One response, which is based on technology, is the eviction defense tool that's been created by a coalition of people I will describe later on. This is a free online application accessible either by computer or smartphone by any tenant in California facing eviction. The tool consists of a questionnaire in plain language that substitutes for a lawyer's interview of a tenant. In the end, it uses the information provided by the tenant to prepare all the legal necessary documents. These include the answer to the eviction case, an application for a fee waiver, which was otherwise up to $430, and any COVID-related declaration that the tenant may have.

In Los Angeles County, we can file that electronically through one of our partners, the Inner City Law Center. In the rest of the state, people have to prep the forms that are generated and emailed to them and then take them to Court file them themselves. Right now, the tool is available in English and Spanish, and we're working on the next most common languages.

Technology doesn't work unless there's an ecology to support it. The technology alone, even if a tenant successfully uses our tool, is not necessarily the end of their problems. The tool also provides targeted referral to further available legal help. In Los Angeles, that's relatively straightforward because there is a coalition-based website and enterprise called Stay Housed the we refer people to. We've also succeeded, at least in the past when we thought the evictions were going to be sooner, in recruiting about 300 law students and 100 lawyers to assist tenants with completing the form and dealing with any problems they have thereafter.

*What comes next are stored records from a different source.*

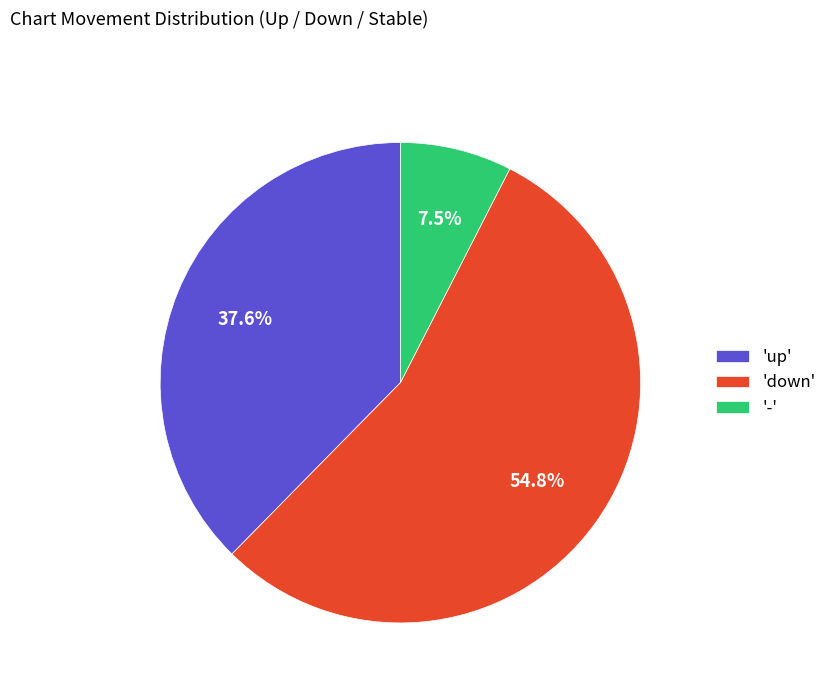

What is the ratio of the value at 'down' to the value at 'up'?

1.5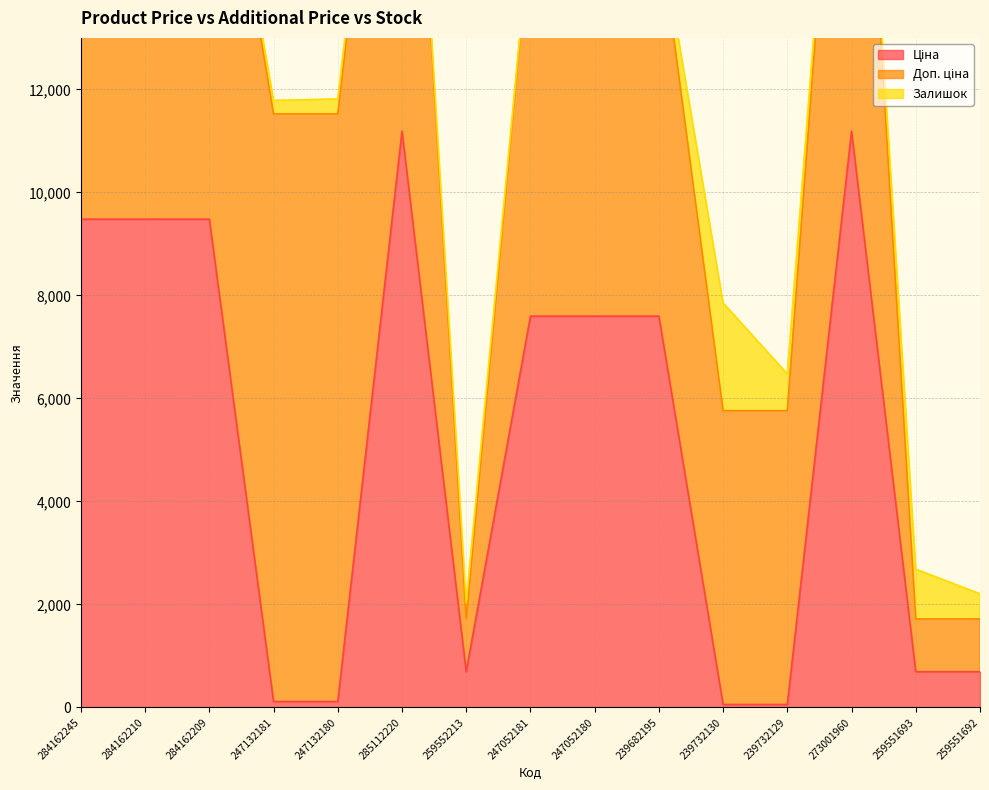

At which label is Ціна closest to 5622?

247052181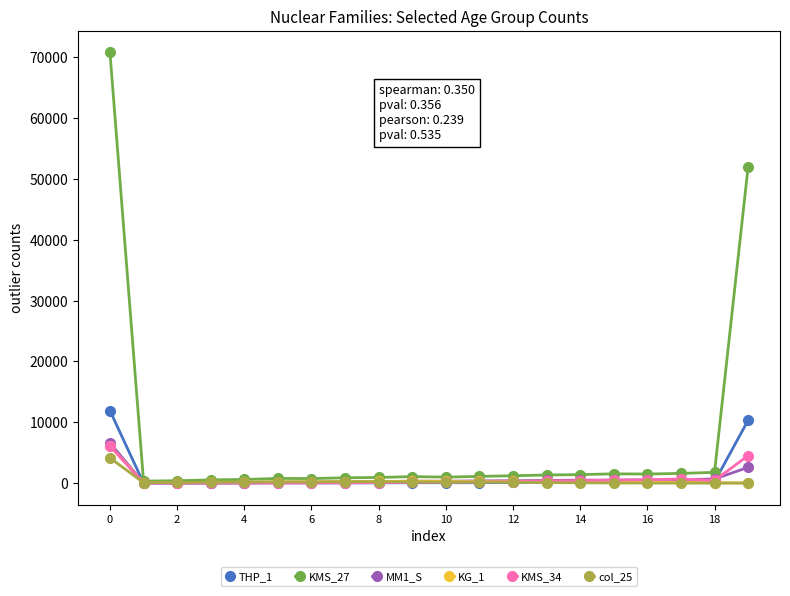

What is the greatest value displayed?

70805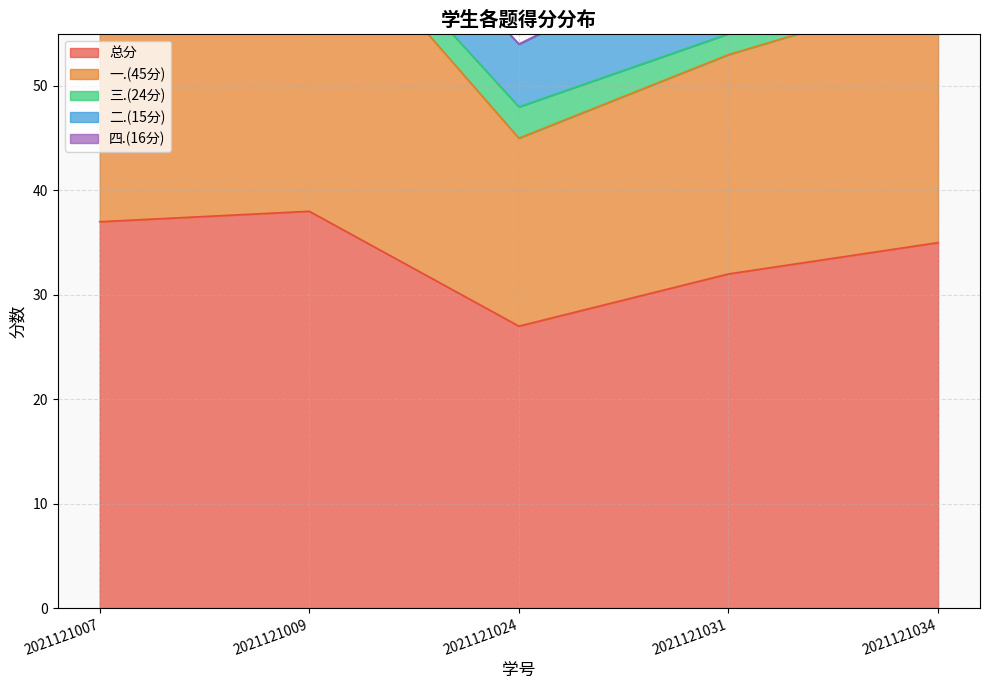

After their last crossing, which series has the higher values: 四.(16分) or 三.(24分)?

四.(16分)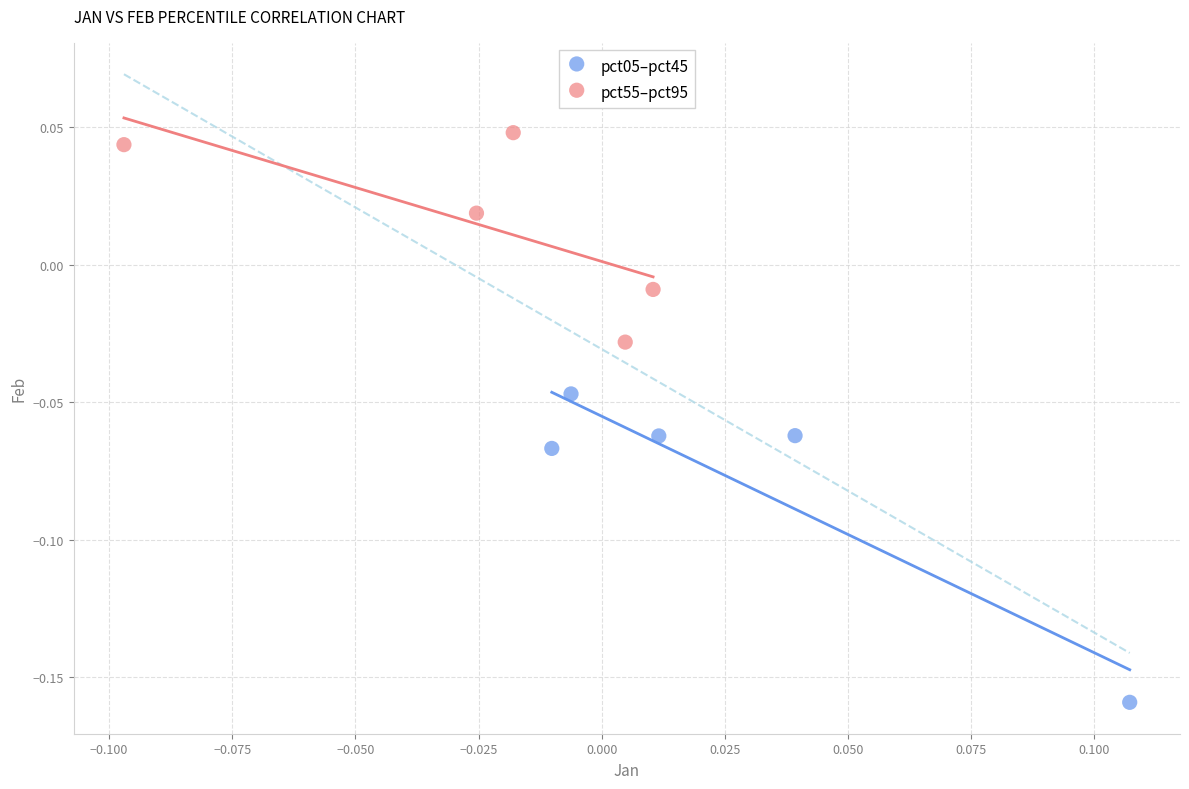

Which series contains the highest Y value?

pct55–pct95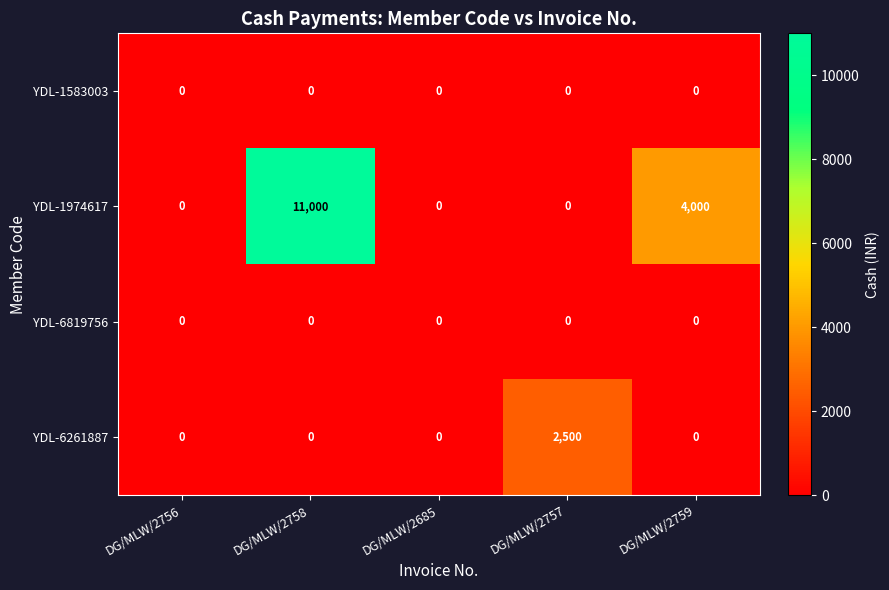

Reading left to right, what are all the values shown in this chart?

YDL-1583003: 0	0	0	0	0
YDL-1974617: 0	11000	0	0	4000
YDL-6819756: 0	0	0	0	0
YDL-6261887: 0	0	0	2500	0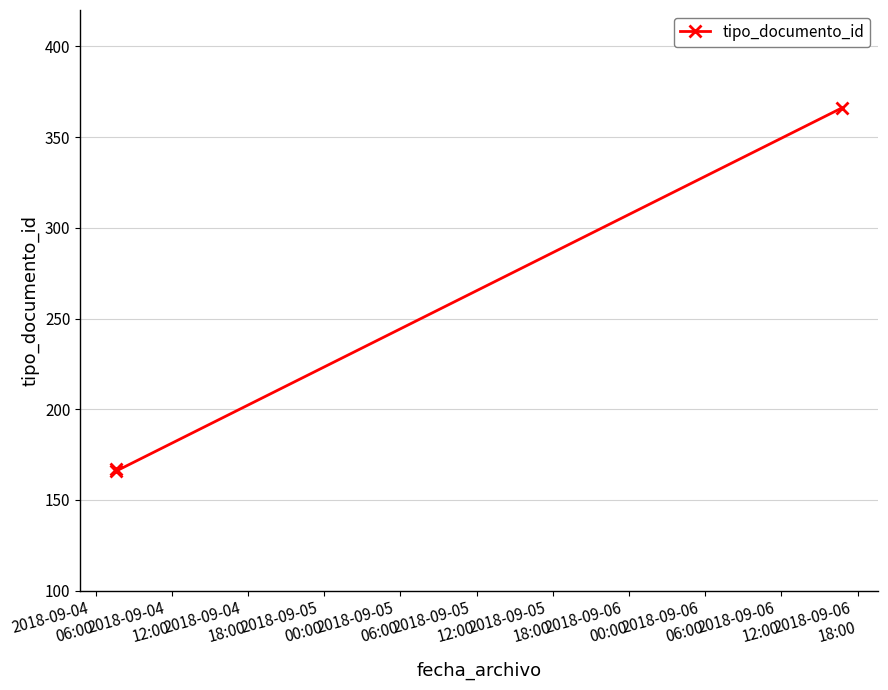

What is the average value?

233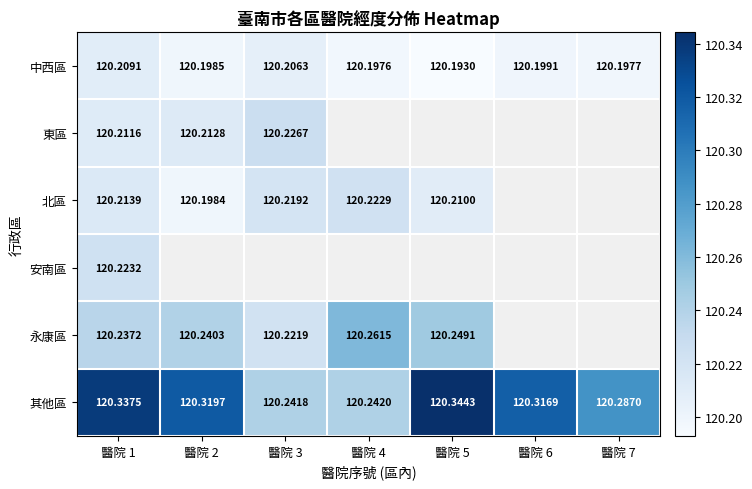

True or false: 中西區 has a value of 120.2 at 醫院 6.

True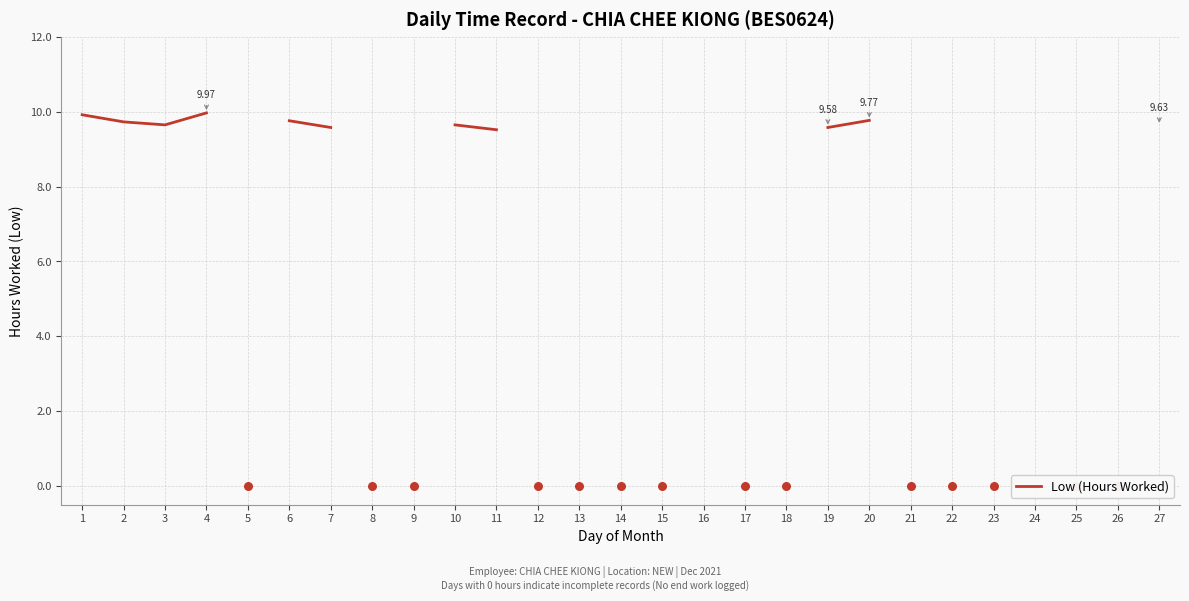

Between 21 and 2, which is larger?

2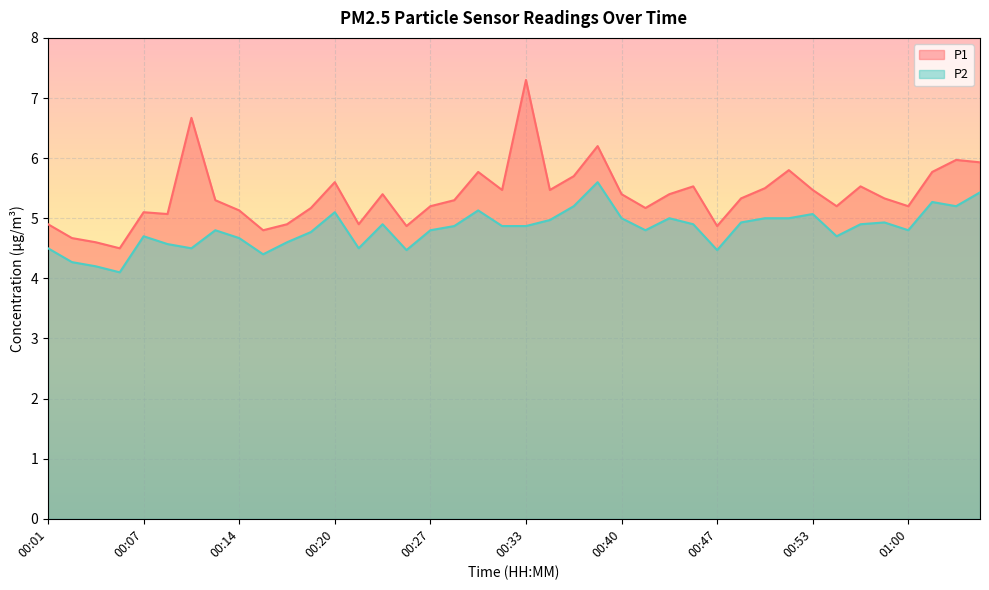

Reading left to right, what are all the values shown in this chart?

P1: 00:01=4.9	00:03=4.7	00:04=4.6	00:06=4.5	00:07=5.1	00:09=5.1	00:11=6.7	00:12=5.3	00:14=5.1	00:15=4.8	00:17=4.9	00:18=5.2	00:20=5.6	00:22=4.9	00:23=5.4	00:25=4.9	00:27=5.2	00:28=5.3	00:30=5.8	00:31=5.5	00:33=7.3	00:35=5.5	00:36=5.7	00:38=6.2	00:40=5.4	00:42=5.2	00:43=5.4	00:45=5.5	00:47=4.9	00:48=5.3	00:50=5.5	00:52=5.8	00:53=5.5	00:55=5.2	00:57=5.5	00:58=5.3	01:00=5.2	01:01=5.8	01:03=6.0	01:05=5.9
P2: 00:01=4.5	00:03=4.3	00:04=4.2	00:06=4.1	00:07=4.7	00:09=4.6	00:11=4.5	00:12=4.8	00:14=4.7	00:15=4.4	00:17=4.6	00:18=4.8	00:20=5.1	00:22=4.5	00:23=4.9	00:25=4.5	00:27=4.8	00:28=4.9	00:30=5.1	00:31=4.9	00:33=4.9	00:35=5.0	00:36=5.2	00:38=5.6	00:40=5.0	00:42=4.8	00:43=5.0	00:45=4.9	00:47=4.5	00:48=4.9	00:50=5.0	00:52=5.0	00:53=5.1	00:55=4.7	00:57=4.9	00:58=4.9	01:00=4.8	01:01=5.3	01:03=5.2	01:05=5.4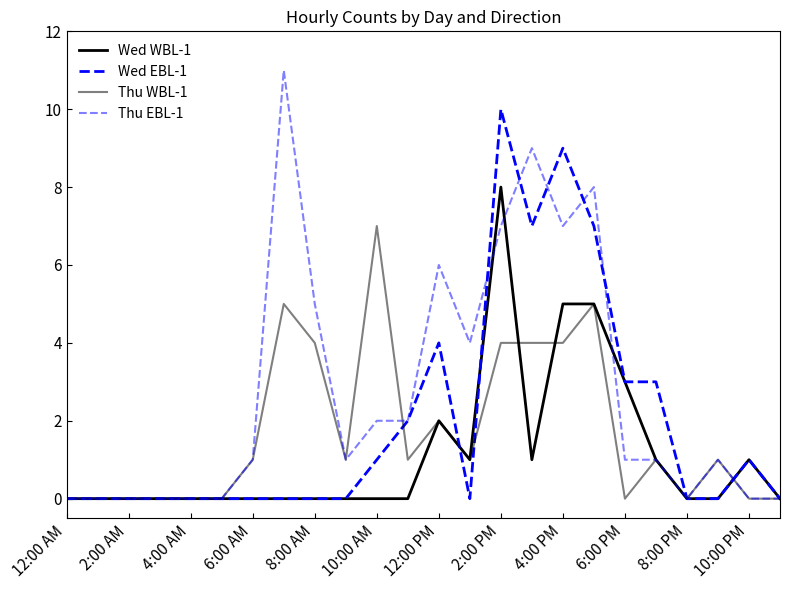

How many distinct data groups are displayed?

4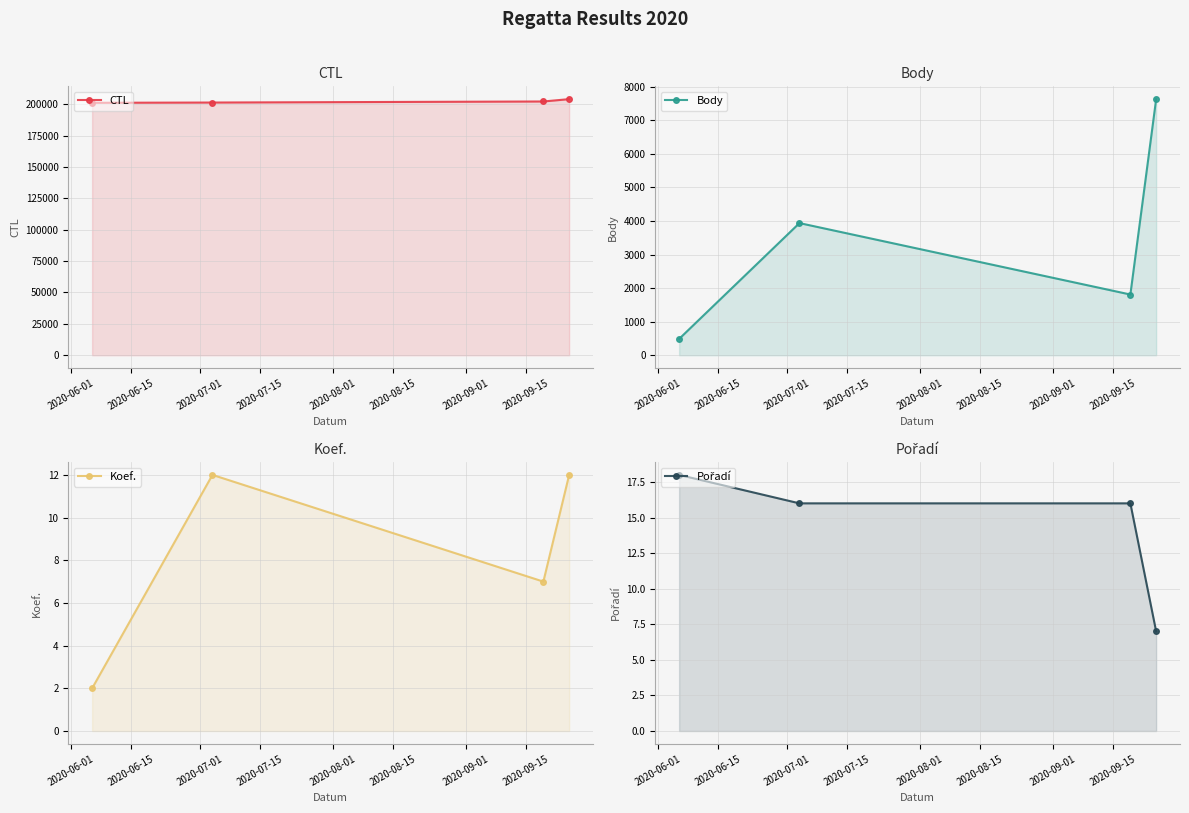

Reading left to right, list all the values displayed in this chart.

CTL: 201118	201318	202157	204025
Body: 487	3939	1810	7633
Koef.: 2	12	7	12
Pořadí: 18	16	16	7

It's not just a legal tool. It's been designed to connect tenants to other tenants and to tenant community organizations. We see the volunteers and community organizers as the main users of our tool on behalf of tenants that they're working with. Those that we've been working with are the LA Tenants Union, other neighborhood tenant unions, the Alliance of Californians for Community Empowerment, and Tenants Together.

It's important to think beyond this individual legalized eviction defense issue. This is obviously not an individualized issue, nor is it merely an issue of eviction. As Ananya mentioned, regardless of eviction, tenants face huge debt, and it's now very easy for landlords to collect through small claims court, even though the amount in question may be $25,000.

We are, therefore, creating a similar tool called a Rent Debt tool that operates on the same principle: helping tenants represent themselves and connecting them to legal resources, other supportive enterprises, and community organizations. In the process, we also collect, with the tenant consent, data that will connect tenants to other tenants with the same landlord. It will enable us and others to identify abusive landlords and landlord lawyers that are using a short practices for a targeted response. Lastly, in the context of the university, we will be gathering data in real time on the housing crisis in California and making that available to researchers across the state.

Doing this may sound easy. The development and operations team that's produced these things and will continue to maintain, operate, and expand them consists of the people you see. Especially, I would like to say that in the initial operation of this enterprise, the Institute on Inequality and Democracy was absolutely essential. We're very grateful for the support that we've received and a lot of in-kind support through essentially volunteering and free labor from a lot of people, especially UCLA graduate students.

So, we're almost done. Just to give you an idea of what we have in mind, based on our experience with what we've done so far, we are developing a rent debt tool and thinking about developing other tools that will help in the housing justice field around habitability issues, housing discrimination, issues of utility, maintenance, and other tools based on the empirical assessment of needs that we develop through the data we are collecting now.